RECORD SET:
* * * * *
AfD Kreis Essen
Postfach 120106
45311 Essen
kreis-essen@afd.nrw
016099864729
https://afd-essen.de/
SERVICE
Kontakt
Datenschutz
* * * * *
WHAT IS BEING ASKED: Take the line that contains "Postfach 120106" and each line after it down to the last of the records, and retype them exactly; add nothing else.

EXPECTED ANSWER:
Postfach 120106
45311 Essen
kreis-essen@afd.nrw
016099864729
https://afd-essen.de/
SERVICE
Kontakt
Datenschutz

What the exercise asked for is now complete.